A smile tilted one side of his mouth up. “You should have stayed left then.”
“I should have done a lot of things.”
He pushed off the doorframe and stood straight, fully blocking the doorway. “I could fall off the wagon, you know.”
She squinted back at him, shielding her eyes from the sun with her hand. “You could. “
Her perfume, like lilacs blooming in spring, was intoxicating, the kind of intoxication that heightened his senses instead of dulled them. She stepped up to him, tilted her face up toward his.
His fingertips grazed her cheek, trailed along her jawline. “You’re better than whiskey, Lily. Always have been. I was just too messed up to see it.”
He traced her bottom lip with the edge of his thumb. She closed her eyes.
Pressing his forehead against hers, his voice faded to a whisper. “You sure you want to take a chance on me again?”

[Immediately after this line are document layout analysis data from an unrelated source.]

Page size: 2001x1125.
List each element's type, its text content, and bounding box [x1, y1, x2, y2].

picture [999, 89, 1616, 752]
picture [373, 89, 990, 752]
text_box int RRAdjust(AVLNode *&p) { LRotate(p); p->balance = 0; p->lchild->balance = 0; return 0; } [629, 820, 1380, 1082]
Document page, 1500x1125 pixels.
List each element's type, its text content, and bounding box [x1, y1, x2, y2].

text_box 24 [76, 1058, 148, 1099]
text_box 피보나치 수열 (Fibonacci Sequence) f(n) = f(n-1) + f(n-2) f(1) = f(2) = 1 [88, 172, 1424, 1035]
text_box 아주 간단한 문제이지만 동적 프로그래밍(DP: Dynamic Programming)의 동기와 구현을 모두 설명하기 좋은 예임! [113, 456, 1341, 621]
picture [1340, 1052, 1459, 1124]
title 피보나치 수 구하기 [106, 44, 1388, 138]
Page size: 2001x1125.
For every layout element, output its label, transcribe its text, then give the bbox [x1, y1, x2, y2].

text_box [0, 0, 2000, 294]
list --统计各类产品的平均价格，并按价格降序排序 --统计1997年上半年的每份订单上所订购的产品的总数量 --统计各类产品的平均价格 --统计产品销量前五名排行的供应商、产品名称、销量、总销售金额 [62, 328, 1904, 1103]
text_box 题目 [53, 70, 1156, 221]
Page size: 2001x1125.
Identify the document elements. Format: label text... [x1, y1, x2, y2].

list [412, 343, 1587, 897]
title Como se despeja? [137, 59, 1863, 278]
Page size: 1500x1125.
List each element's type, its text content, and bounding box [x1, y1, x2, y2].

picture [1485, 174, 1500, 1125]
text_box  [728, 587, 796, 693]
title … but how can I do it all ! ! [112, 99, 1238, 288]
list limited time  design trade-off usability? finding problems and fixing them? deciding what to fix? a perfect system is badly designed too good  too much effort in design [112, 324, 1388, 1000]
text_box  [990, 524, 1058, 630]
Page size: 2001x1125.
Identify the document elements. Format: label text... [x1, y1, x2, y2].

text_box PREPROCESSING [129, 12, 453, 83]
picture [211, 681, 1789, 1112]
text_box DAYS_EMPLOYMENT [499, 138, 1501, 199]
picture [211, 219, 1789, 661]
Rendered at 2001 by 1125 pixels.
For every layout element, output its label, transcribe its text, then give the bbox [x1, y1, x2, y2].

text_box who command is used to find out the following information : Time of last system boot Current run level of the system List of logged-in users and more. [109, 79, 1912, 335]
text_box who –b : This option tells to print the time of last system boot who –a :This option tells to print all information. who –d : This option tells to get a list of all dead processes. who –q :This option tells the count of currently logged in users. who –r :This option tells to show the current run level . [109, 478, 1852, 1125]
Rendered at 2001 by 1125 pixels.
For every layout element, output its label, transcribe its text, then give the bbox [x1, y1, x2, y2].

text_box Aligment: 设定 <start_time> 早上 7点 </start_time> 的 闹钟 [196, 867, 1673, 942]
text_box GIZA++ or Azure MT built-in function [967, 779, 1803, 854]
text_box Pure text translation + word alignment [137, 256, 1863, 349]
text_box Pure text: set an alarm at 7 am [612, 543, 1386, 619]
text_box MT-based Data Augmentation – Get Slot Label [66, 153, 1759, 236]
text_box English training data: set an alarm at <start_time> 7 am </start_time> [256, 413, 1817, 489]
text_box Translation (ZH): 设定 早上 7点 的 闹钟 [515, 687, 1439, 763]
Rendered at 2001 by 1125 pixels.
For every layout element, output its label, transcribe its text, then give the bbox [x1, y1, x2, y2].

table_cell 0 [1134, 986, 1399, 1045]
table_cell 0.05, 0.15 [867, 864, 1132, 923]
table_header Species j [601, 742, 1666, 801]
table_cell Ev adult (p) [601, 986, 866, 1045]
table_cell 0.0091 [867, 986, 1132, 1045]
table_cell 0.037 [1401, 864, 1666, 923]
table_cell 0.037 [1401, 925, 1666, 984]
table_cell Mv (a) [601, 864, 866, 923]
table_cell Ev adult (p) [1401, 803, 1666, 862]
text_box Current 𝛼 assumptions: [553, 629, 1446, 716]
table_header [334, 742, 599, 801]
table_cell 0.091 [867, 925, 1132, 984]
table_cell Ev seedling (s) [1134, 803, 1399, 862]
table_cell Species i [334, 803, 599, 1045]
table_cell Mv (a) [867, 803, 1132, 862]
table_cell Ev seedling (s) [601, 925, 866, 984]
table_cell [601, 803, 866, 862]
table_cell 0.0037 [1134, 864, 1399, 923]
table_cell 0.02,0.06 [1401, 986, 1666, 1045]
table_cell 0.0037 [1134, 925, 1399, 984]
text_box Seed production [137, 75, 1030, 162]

The answer came with her mouth warm and soft on his. Sliding one arm across her lower back, he pulled her gently against him and moved his other hand behind her head, his fingers clutching at her hair. She wound her arms around his neck as the kiss deepened. The taste of her lips sent adrenaline crashing through his veins, chasing away logic and reason.
They stayed pressed together, clutching each other, even when their lips parted. They didn’t speak for a long time; simply looked into each other’s eyes, relearning.
Sunlight glinted off the diamond when she raised her hand. “For better or for worse. Right?”
He shook his head. “All I’ve ever given you is worse.”
She smiled. “Then it’s time for the better.”